- WORK TO COMPLETE -
What lines below include the string "Example"? Pick them out and copy them.

[Stored data entries]

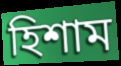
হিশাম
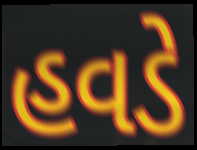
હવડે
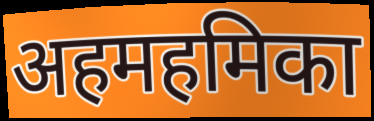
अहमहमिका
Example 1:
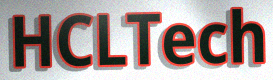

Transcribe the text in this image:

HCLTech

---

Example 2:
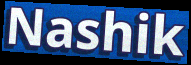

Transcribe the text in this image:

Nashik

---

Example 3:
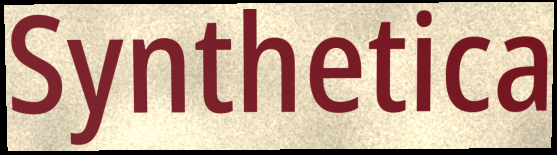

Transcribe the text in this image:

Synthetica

---

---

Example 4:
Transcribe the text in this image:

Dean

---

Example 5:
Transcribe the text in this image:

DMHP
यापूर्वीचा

- ANSWER SECTION -
Example 1:
Example 2:
Example 3:
Example 4:
Example 5:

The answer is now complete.